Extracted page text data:
--*--
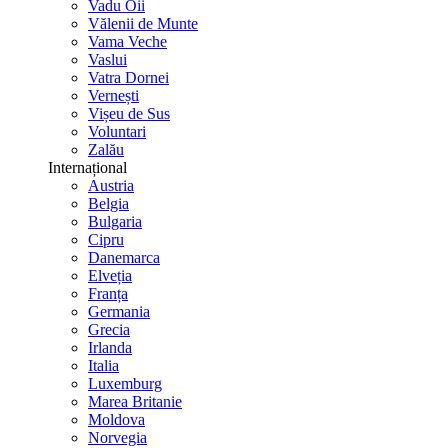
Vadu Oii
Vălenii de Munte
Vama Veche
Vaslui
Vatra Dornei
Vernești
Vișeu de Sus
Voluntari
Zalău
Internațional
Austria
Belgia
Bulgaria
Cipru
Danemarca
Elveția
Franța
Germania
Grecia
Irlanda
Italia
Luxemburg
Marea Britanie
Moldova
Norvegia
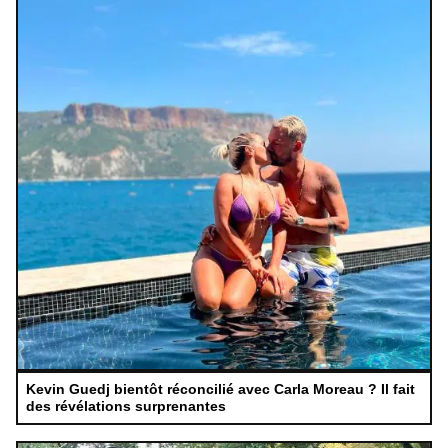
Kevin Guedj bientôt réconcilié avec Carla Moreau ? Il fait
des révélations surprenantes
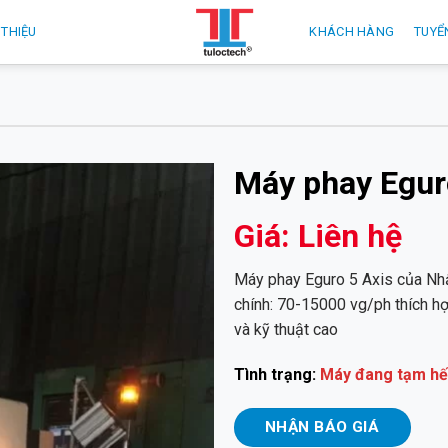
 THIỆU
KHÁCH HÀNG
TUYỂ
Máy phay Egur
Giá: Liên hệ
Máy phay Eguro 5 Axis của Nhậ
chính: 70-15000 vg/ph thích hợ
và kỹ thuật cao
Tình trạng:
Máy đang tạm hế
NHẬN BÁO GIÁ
--*--
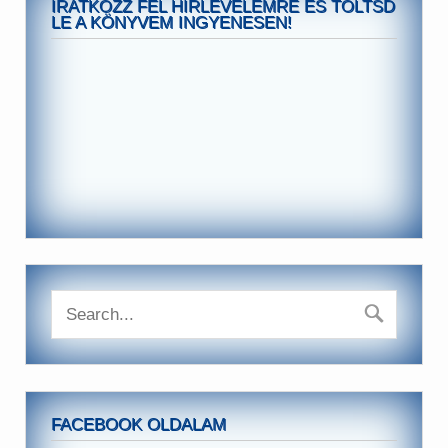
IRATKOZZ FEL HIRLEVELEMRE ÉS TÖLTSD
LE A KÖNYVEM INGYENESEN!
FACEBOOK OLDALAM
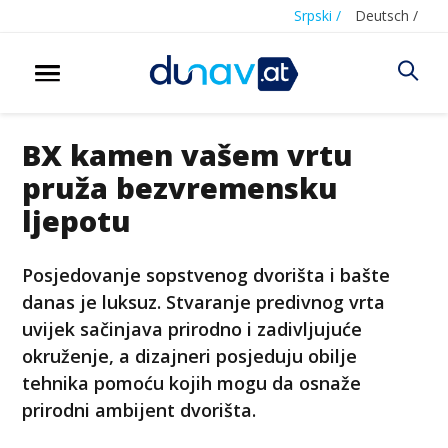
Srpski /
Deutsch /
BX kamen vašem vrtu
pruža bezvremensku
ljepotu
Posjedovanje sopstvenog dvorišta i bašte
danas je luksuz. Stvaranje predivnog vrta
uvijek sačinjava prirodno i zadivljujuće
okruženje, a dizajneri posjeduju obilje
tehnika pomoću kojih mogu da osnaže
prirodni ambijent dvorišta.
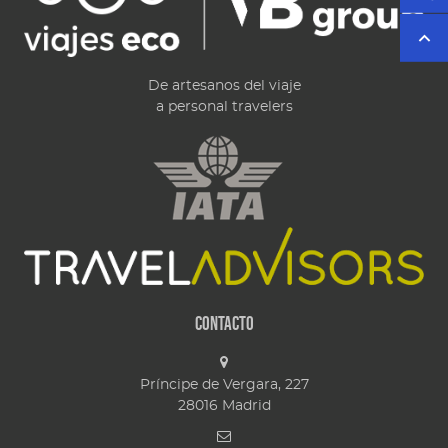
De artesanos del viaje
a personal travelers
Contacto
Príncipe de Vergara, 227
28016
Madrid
--*--
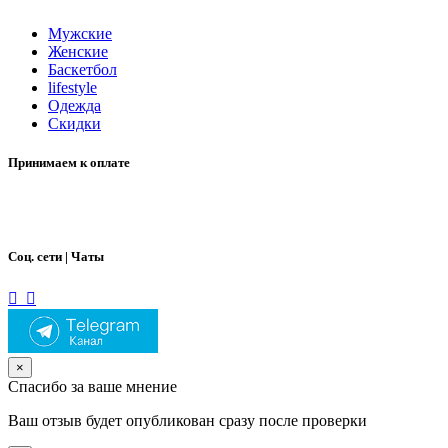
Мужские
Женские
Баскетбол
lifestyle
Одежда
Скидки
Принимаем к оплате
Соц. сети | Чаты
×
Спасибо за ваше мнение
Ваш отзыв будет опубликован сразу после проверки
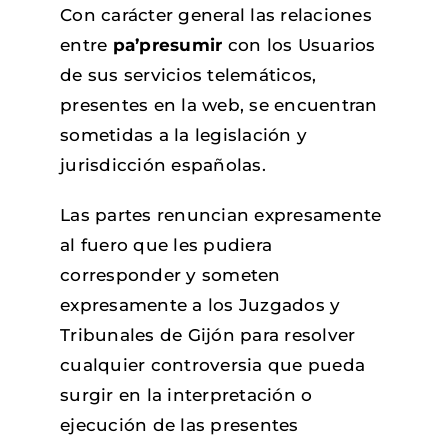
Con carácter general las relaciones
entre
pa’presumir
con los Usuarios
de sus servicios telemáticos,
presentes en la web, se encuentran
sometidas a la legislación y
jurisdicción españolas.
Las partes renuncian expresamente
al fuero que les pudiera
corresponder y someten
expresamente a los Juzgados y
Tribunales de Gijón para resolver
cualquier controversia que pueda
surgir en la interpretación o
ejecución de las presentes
--*--
Find the lines in the records that contain the word "presentes", then copy every one of them.

presentes en la web, se encuentran
ejecución de las presentes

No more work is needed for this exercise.